R-A-G Thyme will provide indoor and outdoor watering on a weekly basis or when you go on vacation. If you decide, like most, that you will do your own watering, here’s a tip: A thorough, deep watering is much better than watering a little each day. The roots will go deeper, and grow stronger, because they will be reaching for the water. For new plants especially, deep, regular watering is essential to getting settled in. If the ground is allowed to get powder dry, it will not accept water – the water will run right off. The plant will then need to be watered slowly and repeatedly until the dirt starts to accept the moisture. After you THINK there is enough water, dig down an inch or so into the dirt. Is it damp yet, or still completely bone dry?
Brighten things up with colorful annuals in some window boxes, and show your front door some love all season with a beautiful and elegant planter or two. Don't think that the end of warm weather means no more color outside; we do winter planters, too!
Our crew is trained and equipped to plant everything from spring bulbs to small trees. But before we do, we ask what is the soil like? Is it dry or moist? Sandy or clay-like? How much sun is there? Is it near the road or sidewalk, where it may get excess sand and salt thrown at it in winter? What will this plant have to endure during its lifetime?
Sometimes an overhaul of your yard may not be as pricey as you think. Just moving a few plants around to highlight that favorite bush or flower can give your garden a completely different look.
When perennials mature, they sometimes get too big for the area, or spread too far, and you want them reduced in size. Some perennials may even reduce or stop flower production. We’ll split your plants either in the spring or fall and use good clumps elsewhere to fill in the bare spots of your garden. Your perennials will be happy with more room to breathe and grow!
We design with the customers’ likes (and dislikes!) in mind. What are their favorite colors? Flowers? Do they have a statue or bird bath they want to feature? Do they want to attract birds or butterflies? We take into consideration blooming times, types of soil needed, orientation and amount of sunlight. Above all, we plan for complementary colors, a variety of textures and always something in bloom!
Putting a nice clean edge around your garden or flower bed helps to keep the grass out of the beds, the flowers out of the grass, and gives a deep border to hold in the mulch.

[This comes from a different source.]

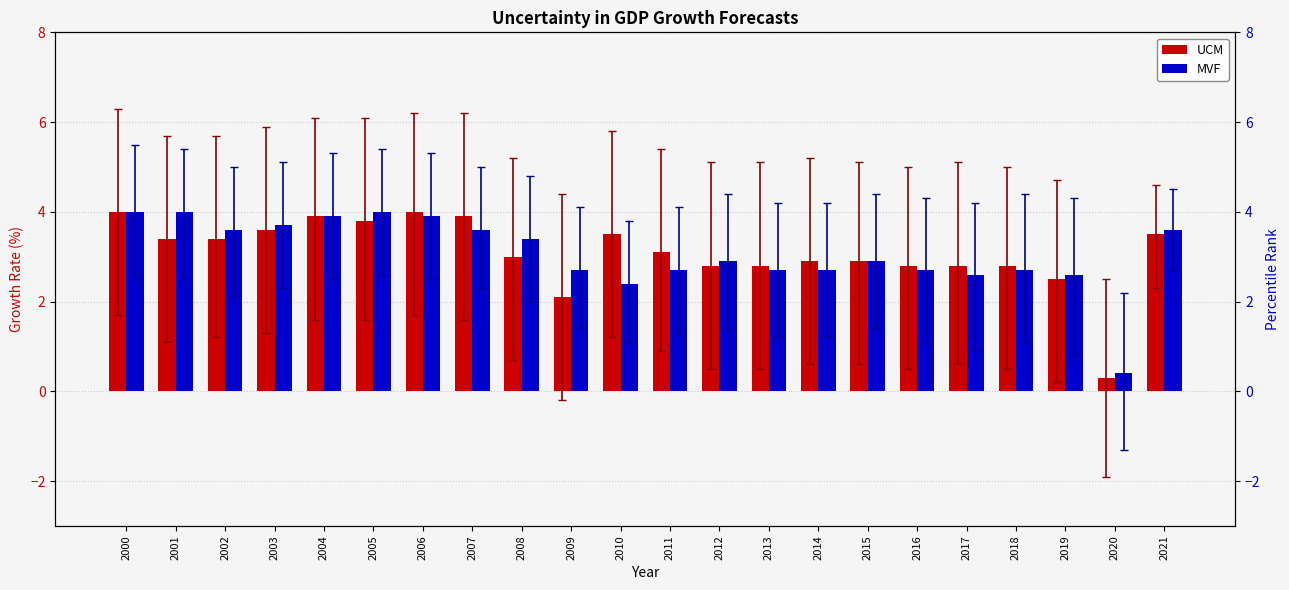

What are all the series names shown in the legend?

UCM, MVF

We love, love, love garden restorations! Taking that tangly mess and taming it or unburying that long lost bed of hostas. If you’ve given up, give us a call. Whatever your garden needs, we do it! See our Before & After photos!
Loosening up old compacted soil might be recommended before a new area is planted. Soil amendments may also be added at this time to keep the soil loose and give the new root ball a good start. After the soil has been worked over, we’ll rake out any leftover vegetation so that weeds don’t re-root themselves.
Spreading mulch over the top of the gardens helps keep moisture in, and is somewhat helpful in eliminating weeds that come up from the ground, but it does not stop new weeds and plants from growing IN the mulch. Mulching also gives the garden a “finished” or “dressed” look. Our crew is well trained in proper mulching techniques, careful not to mulch too deep or to bury small plants and branches. Depending on the condition of last year’s mulch, we may be able to save you money by “fluffing up” the old mulch. We do not, however, recommend the use of weed mats. Time after time, we’ve discovered that they are rarely effectively, and make the job of weeding even more difficult as the roots often take hold below the mat.